(Collected data)
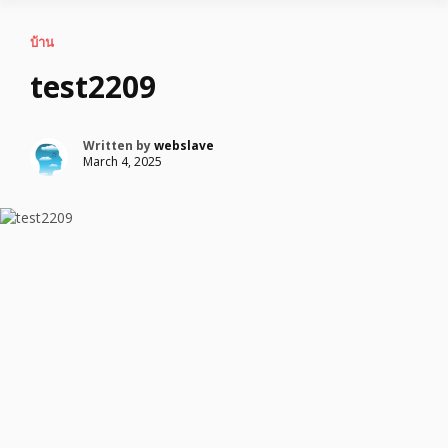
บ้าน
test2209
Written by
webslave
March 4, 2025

==

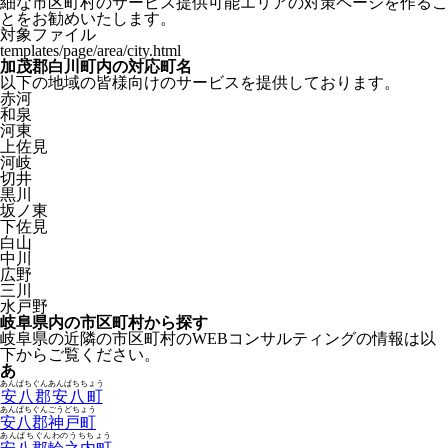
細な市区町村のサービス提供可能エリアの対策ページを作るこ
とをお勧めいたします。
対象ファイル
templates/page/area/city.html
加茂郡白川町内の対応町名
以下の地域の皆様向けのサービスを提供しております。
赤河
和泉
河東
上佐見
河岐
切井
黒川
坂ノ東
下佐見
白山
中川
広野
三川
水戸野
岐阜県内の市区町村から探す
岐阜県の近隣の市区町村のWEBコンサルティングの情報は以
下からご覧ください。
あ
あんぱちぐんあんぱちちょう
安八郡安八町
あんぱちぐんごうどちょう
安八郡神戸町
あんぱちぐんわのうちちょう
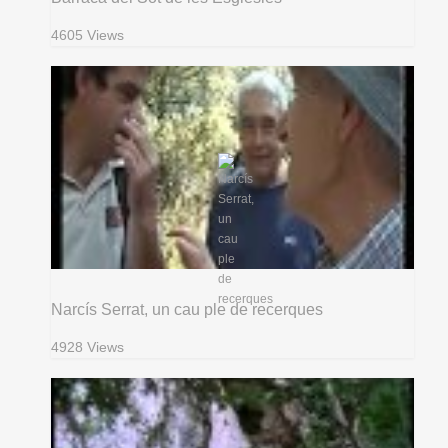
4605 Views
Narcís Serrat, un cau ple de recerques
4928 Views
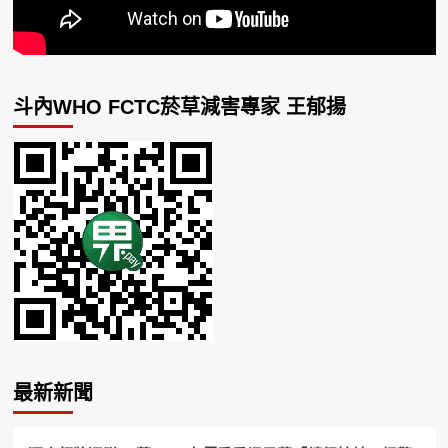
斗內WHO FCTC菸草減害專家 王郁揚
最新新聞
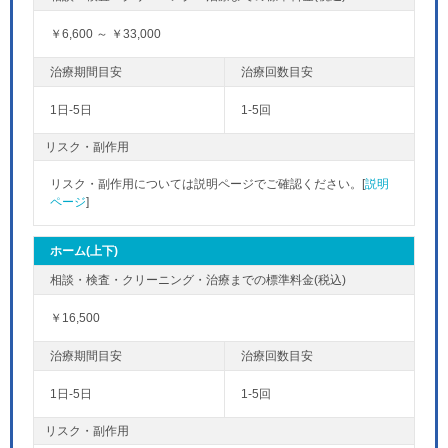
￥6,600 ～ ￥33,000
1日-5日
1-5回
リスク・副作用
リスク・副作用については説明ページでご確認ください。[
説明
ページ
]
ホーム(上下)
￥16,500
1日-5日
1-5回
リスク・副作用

==

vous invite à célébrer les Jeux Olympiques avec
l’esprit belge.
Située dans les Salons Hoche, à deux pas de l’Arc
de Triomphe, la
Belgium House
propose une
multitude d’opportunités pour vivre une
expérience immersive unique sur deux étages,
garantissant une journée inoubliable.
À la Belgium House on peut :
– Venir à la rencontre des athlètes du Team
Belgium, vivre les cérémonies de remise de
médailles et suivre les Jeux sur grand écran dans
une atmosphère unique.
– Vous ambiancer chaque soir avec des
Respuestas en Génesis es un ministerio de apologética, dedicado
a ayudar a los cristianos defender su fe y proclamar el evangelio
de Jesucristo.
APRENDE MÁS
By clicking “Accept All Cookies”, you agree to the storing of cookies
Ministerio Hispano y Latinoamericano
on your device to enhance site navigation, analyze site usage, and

_TO-DO ITEM_
In the entries above, please find the line with "multitude d’opportunités pour vivre une" and the line with "on your device", then write out exactly those two lines and every line between them, and nothing more.

_RESULT_
multitude d’opportunités pour vivre une
expérience immersive unique sur deux étages,
garantissant une journée inoubliable.
À la Belgium House on peut :
– Venir à la rencontre des athlètes du Team
Belgium, vivre les cérémonies de remise de
médailles et suivre les Jeux sur grand écran dans
une atmosphère unique.
– Vous ambiancer chaque soir avec des
Respuestas en Génesis es un ministerio de apologética, dedicado
a ayudar a los cristianos defender su fe y proclamar el evangelio
de Jesucristo.
APRENDE MÁS
By clicking “Accept All Cookies”, you agree to the storing of cookies
Ministerio Hispano y Latinoamericano
on your device to enhance site navigation, analyze site usage, and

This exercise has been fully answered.